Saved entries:

§

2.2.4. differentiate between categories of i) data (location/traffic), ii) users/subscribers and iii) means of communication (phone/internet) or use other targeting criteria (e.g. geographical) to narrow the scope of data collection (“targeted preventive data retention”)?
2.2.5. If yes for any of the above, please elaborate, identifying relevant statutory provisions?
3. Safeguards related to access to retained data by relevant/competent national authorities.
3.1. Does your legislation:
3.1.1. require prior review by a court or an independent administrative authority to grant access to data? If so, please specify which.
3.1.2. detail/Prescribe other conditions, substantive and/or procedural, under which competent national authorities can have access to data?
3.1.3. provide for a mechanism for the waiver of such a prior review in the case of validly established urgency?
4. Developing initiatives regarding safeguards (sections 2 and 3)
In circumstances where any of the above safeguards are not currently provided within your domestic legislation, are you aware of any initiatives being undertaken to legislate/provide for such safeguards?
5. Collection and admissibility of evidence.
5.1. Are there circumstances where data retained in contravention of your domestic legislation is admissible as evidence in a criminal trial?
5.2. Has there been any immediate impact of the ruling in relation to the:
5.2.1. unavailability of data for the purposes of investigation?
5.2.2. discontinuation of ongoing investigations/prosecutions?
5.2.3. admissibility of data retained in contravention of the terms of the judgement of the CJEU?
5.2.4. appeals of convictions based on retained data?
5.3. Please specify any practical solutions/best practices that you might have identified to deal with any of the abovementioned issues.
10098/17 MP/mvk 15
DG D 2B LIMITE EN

§

◆ What you need to do ◆
All of the data should be retyped exactly.

◆ Task answer ◆
2.2.4. differentiate between categories of i) data (location/traffic), ii) users/subscribers and iii) means of communication (phone/internet) or use other targeting criteria (e.g. geographical) to narrow the scope of data collection (“targeted preventive data retention”)?
2.2.5. If yes for any of the above, please elaborate, identifying relevant statutory provisions?
3. Safeguards related to access to retained data by relevant/competent national authorities.
3.1. Does your legislation:
3.1.1. require prior review by a court or an independent administrative authority to grant access to data? If so, please specify which.
3.1.2. detail/Prescribe other conditions, substantive and/or procedural, under which competent national authorities can have access to data?
3.1.3. provide for a mechanism for the waiver of such a prior review in the case of validly established urgency?
4. Developing initiatives regarding safeguards (sections 2 and 3)
In circumstances where any of the above safeguards are not currently provided within your domestic legislation, are you aware of any initiatives being undertaken to legislate/provide for such safeguards?
5. Collection and admissibility of evidence.
5.1. Are there circumstances where data retained in contravention of your domestic legislation is admissible as evidence in a criminal trial?
5.2. Has there been any immediate impact of the ruling in relation to the:
5.2.1. unavailability of data for the purposes of investigation?
5.2.2. discontinuation of ongoing investigations/prosecutions?
5.2.3. admissibility of data retained in contravention of the terms of the judgement of the CJEU?
5.2.4. appeals of convictions based on retained data?
5.3. Please specify any practical solutions/best practices that you might have identified to deal with any of the abovementioned issues.
10098/17 MP/mvk 15
DG D 2B LIMITE EN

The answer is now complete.